Seiska
- Editor: Eeva-Helena Jokitaipale
- Categories: Gossip, entertainment
- Frequency: 49 issues per year
- Circulation: 158,207 (2013)
- Publisher: Aller Julkaisut Oy
- Founded: 1992; 34 years ago
- Company: Aller Media
- Country: Finland
- Based in: Helsinki
- Language: Finnish
- Website: www.seiska.fi
- ISSN: 1236-2409

= Seiska =

Finnish entertainment and TV magazine

Seiska, also known as 7 päivää (Finnish for 7 days), is a Finnish gossip magazine published in Helsinki, Finland.

==History and profile==
7 päivää was first published in 1992. The magazine is owned by the Aller Media and is published 49 issues per year by the Aller Julkaisut Oy, a subsidiary of the Aller Media. It focuses mostly on sensationalistic interviews of celebrities and pays rewards for leads on stories. Central subjects for stories are weddings, divorces and other celebrity gossip. The magazine has also a TV supplement TV-Seiska. Ilkka Janhunen is among the past editors-in-chief of 7 päivää.

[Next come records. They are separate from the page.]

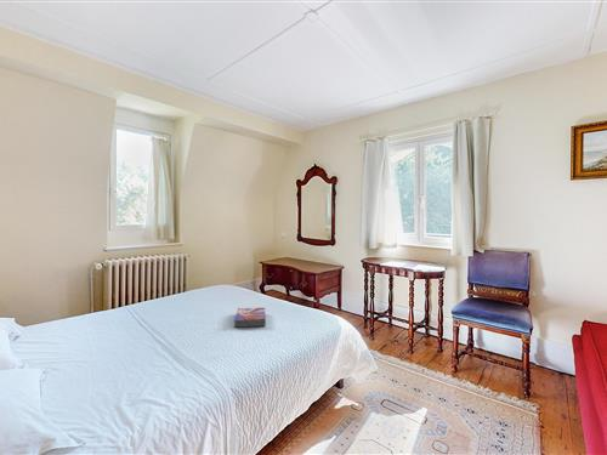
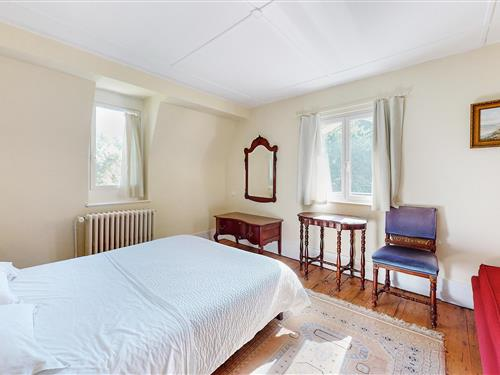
- textbook [233,307,266,329]
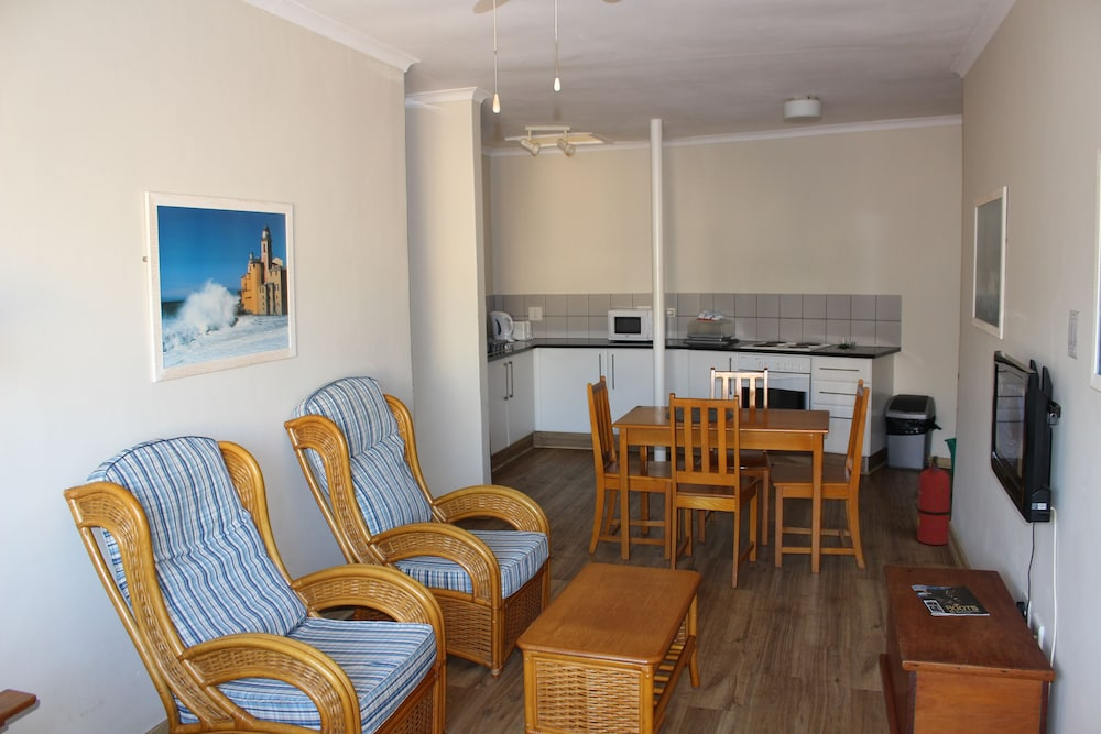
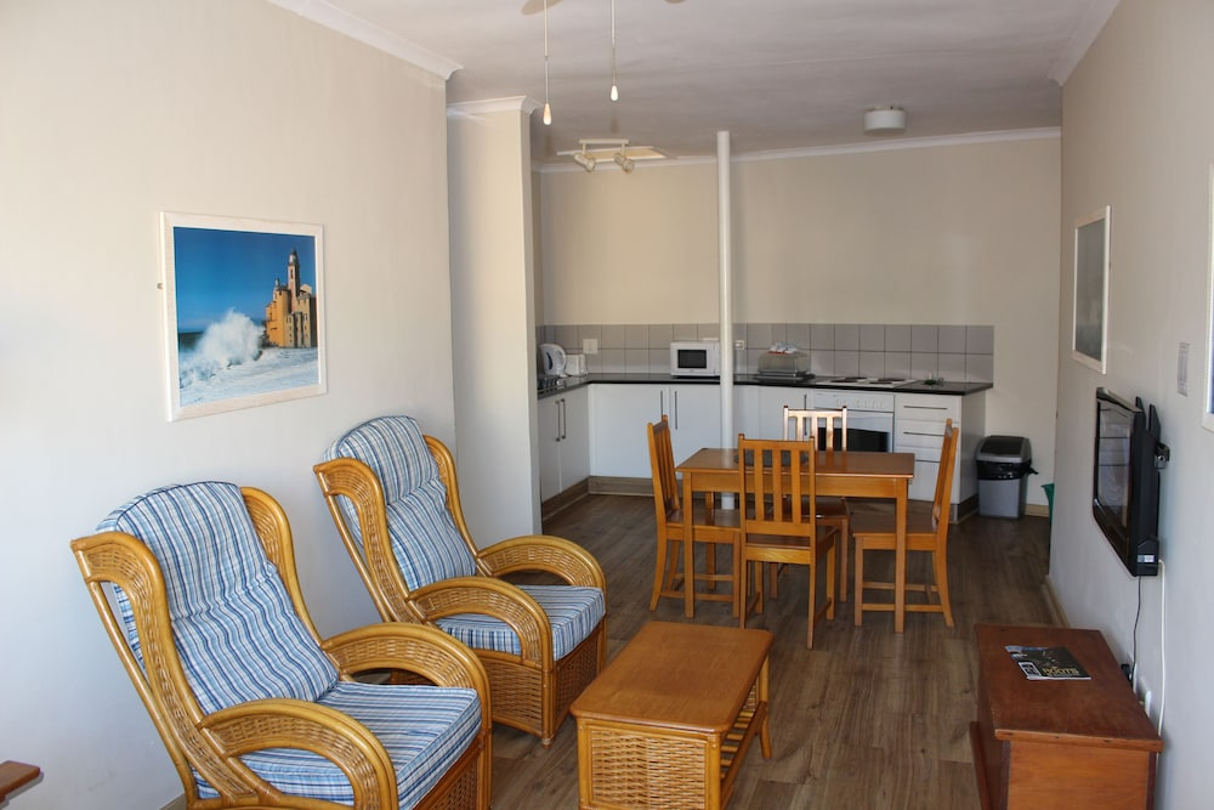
- fire extinguisher [916,454,951,546]
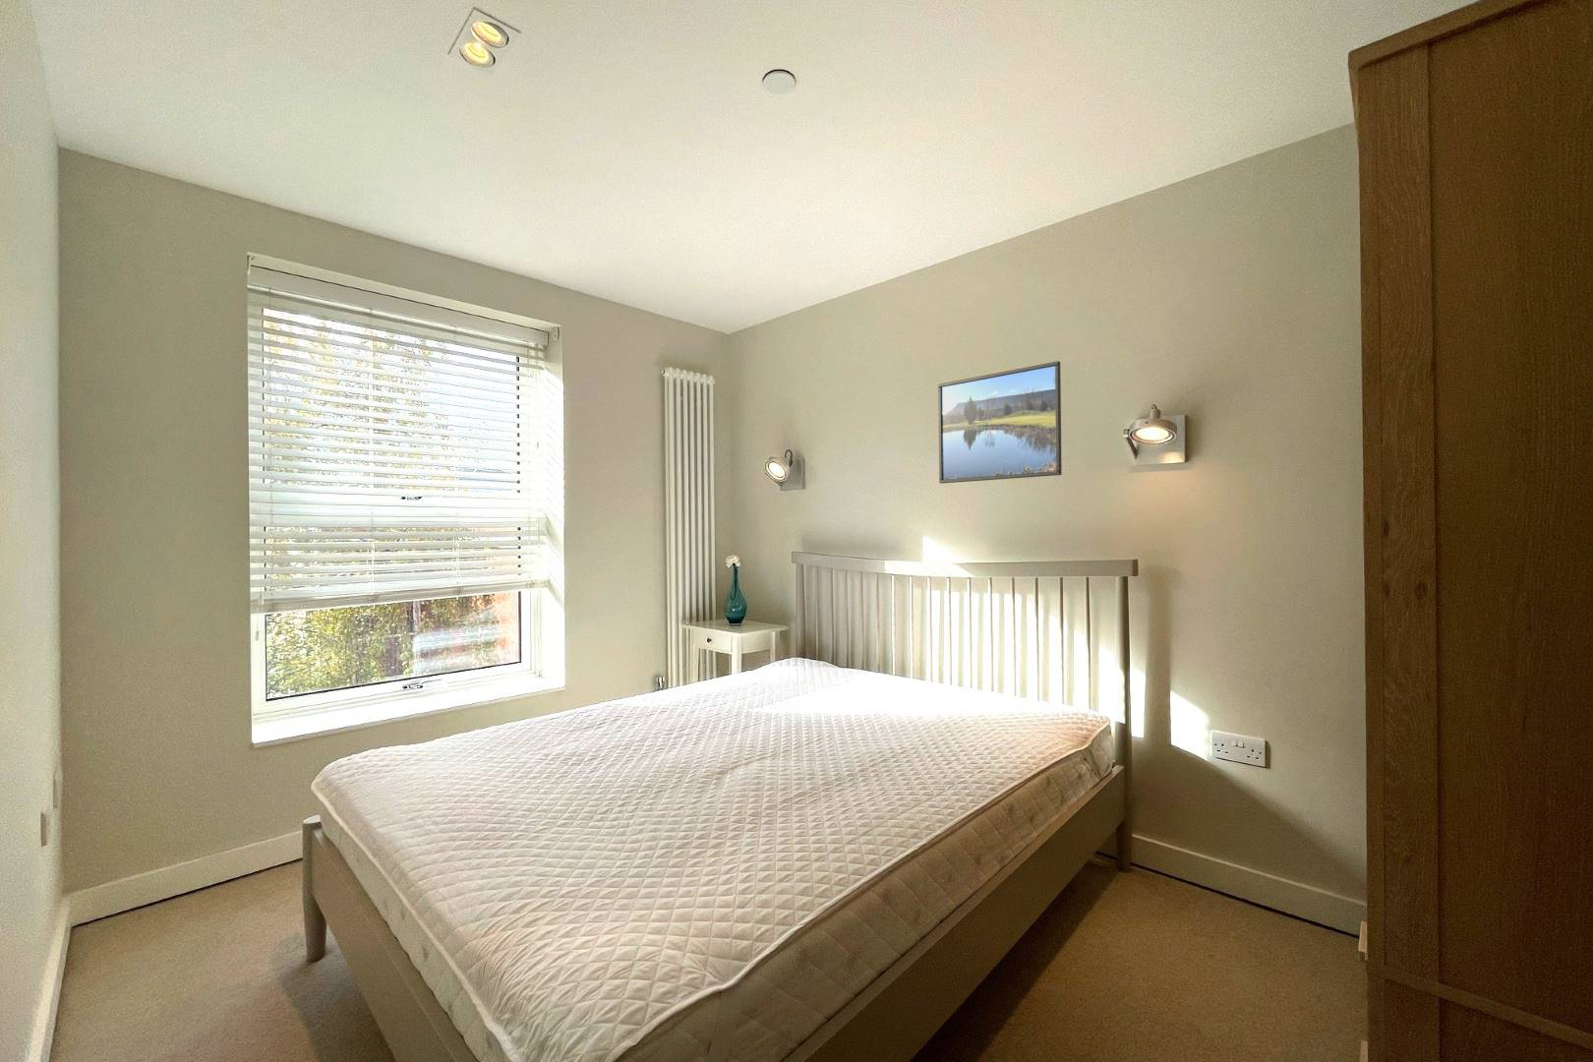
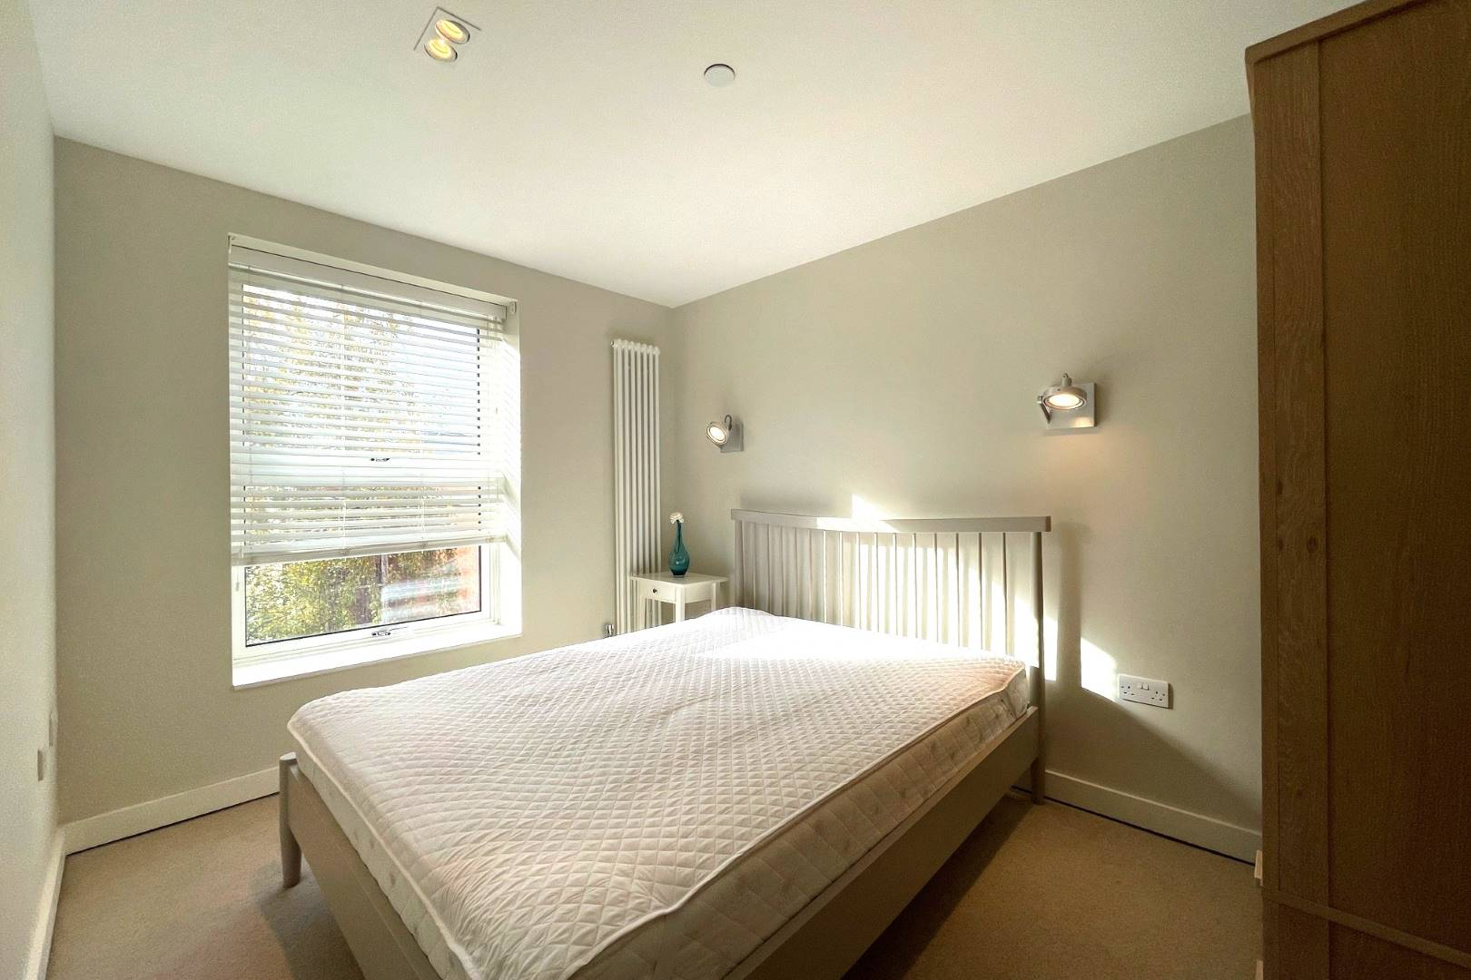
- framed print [938,360,1063,485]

In May 2006 7 päivää caused a controversy by printing on its front cover a picture of Tomi Putaansuu, the lead singer of the band Lordi, without his face make-up on, although the band had requested – after winning the Eurovision Song Contest 2006 – that no pictures of unmasked band members be published. The picture caused a huge reaction among Finns, and in merely two days over 180,000 Finns had signed a pledge to boycott the magazine. Some advertisers even withdrew their contracts with 7 päivää because of the event. The magazine quickly apologized for the picture. Katso also published some pictures, too, but it did not gain so much attention.

==Circulation==
The circulation of 7 päivää was 265,400 copies in 2006. It dropped to 246,800 copies in 2007. The magazine had a circulation of 211,707 copies in 2010. Its circulation fell to 197,607 copies in 2011. The circulation of the weekly was 170,867 copies, making it the seventh largest magazine in Finland. It was the fourth best-selling magazine in Finland with a circulation of 158,207 copies in 2013.